Not Sure Where to Start? Focus on these 3 Things
With so much to do, it’s easy to feel overwhelmed and paralyzed by uncertainty over where to begin. We’re here to help prioritize your efforts. Start with these three critical areas:
1. Vet Your Vendors Thoroughly
Demand transparency into how your vendors handle, share, and protect customer data.
Don’t just rely on service agreements: have direct conversations to understand their specific policies and security controls. Require evidence of strong privacy practices and cyber liability insurance coverage.
Your dealership is liable for vendors failing to safeguard customer information adequately, so choose partners wisely. According to the new rules, if your vendor isn’t compliant, you are supposed to find vendors who are, so proceed with caution.
2. Document, Document, Document
Tedious documentation of critical activities shows your good faith attempts at compliance. Make sure to note all customer requests to opt out of communication and confirm those wishes were fulfilled. Log any privacy-related customer complaints, how they were resolved, and steps taken to avoid future issues.
Keep records of staff privacy training and efforts to comply with all new FTC rules and regulations. Create “Reports of Discussion” for conversations with vendors about their data security to show your good faith efforts to stay compliant. Thorough records can help demonstrate reasonable care in the event of an FTC investigation.
While plenty of fancy digital document solutions exist, a simple three-ring binder will suffice to get started.

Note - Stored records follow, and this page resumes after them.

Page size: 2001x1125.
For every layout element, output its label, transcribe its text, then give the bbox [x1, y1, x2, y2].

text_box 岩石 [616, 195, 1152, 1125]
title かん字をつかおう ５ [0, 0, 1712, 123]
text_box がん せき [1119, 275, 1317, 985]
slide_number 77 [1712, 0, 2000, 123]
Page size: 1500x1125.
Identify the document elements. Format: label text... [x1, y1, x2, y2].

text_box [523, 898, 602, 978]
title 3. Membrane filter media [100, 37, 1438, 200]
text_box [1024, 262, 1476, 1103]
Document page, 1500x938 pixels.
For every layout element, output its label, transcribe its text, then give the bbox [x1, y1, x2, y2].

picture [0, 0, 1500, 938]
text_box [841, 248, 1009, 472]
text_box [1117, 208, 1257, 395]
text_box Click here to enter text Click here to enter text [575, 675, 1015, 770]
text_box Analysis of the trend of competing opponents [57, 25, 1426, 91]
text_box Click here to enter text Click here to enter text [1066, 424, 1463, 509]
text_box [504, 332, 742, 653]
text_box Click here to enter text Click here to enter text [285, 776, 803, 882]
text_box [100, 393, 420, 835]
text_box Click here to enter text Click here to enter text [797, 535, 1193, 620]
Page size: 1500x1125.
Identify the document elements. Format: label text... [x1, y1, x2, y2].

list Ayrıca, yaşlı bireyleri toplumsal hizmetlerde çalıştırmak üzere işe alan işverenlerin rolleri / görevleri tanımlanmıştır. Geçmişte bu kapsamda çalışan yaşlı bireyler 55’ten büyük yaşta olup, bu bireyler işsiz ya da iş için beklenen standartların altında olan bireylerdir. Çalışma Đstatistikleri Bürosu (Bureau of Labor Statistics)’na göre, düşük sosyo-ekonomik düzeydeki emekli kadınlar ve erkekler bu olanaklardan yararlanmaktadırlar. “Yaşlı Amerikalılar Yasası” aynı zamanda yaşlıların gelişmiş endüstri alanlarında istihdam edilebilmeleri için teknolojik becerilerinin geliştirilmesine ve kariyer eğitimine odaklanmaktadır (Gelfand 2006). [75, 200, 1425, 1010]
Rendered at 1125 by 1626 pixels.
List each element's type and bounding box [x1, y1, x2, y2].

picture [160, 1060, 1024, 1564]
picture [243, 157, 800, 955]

3. Respond to Online Reviews
Pay close attention to customer reviews that mention privacy, data use, or security issues. Respond promptly, take responsibility for any mistakes, and outline remedies to resolve current problems and prevent them in the future.
Ask customers to update their reviews once concerns have been addressed. Customers don’t expect to see perfection on the review boards, but they do appreciate seeing honest efforts to make things right when they go wrong.
Demonstrating a commitment to privacy protection and customer satisfaction builds trust and loyalty.